→ WHAT NEEDS TO BE DONE:
Copy out the lines from the one with "RAUS BJØRN IMPERIAL BROWN ALE" up to and including the one with "Une traduction de".

Saved entries:
○ ○ ○ ○
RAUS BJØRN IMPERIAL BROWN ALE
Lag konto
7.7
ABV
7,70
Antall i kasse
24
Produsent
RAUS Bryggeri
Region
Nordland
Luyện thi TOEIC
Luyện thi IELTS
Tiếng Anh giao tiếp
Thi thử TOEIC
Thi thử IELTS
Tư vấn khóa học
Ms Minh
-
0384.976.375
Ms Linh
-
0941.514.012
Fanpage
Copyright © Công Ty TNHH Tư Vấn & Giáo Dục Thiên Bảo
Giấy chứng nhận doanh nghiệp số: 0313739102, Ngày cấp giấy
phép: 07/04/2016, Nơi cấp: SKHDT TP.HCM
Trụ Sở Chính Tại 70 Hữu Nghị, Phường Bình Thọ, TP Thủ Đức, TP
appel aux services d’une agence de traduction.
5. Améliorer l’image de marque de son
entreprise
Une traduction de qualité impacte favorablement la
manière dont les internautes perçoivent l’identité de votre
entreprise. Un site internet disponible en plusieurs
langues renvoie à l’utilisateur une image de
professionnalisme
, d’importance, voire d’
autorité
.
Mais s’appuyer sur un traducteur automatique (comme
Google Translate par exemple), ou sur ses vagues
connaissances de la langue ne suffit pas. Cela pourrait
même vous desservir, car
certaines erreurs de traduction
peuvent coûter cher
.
○ ○ ○ ○
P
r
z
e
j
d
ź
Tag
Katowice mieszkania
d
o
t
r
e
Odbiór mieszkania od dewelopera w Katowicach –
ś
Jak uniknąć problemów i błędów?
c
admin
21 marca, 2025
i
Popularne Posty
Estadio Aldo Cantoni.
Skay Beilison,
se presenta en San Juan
○ ○ ○ ○
→ RESULT:
RAUS BJØRN IMPERIAL BROWN ALE
Lag konto
7.7
ABV
7,70
Antall i kasse
24
Produsent
RAUS Bryggeri
Region
Nordland
Luyện thi TOEIC
Luyện thi IELTS
Tiếng Anh giao tiếp
Thi thử TOEIC
Thi thử IELTS
Tư vấn khóa học
Ms Minh
-
0384.976.375
Ms Linh
-
0941.514.012
Fanpage
Copyright © Công Ty TNHH Tư Vấn & Giáo Dục Thiên Bảo
Giấy chứng nhận doanh nghiệp số: 0313739102, Ngày cấp giấy
phép: 07/04/2016, Nơi cấp: SKHDT TP.HCM
Trụ Sở Chính Tại 70 Hữu Nghị, Phường Bình Thọ, TP Thủ Đức, TP
appel aux services d’une agence de traduction.
5. Améliorer l’image de marque de son
entreprise
Une traduction de qualité impacte favorablement la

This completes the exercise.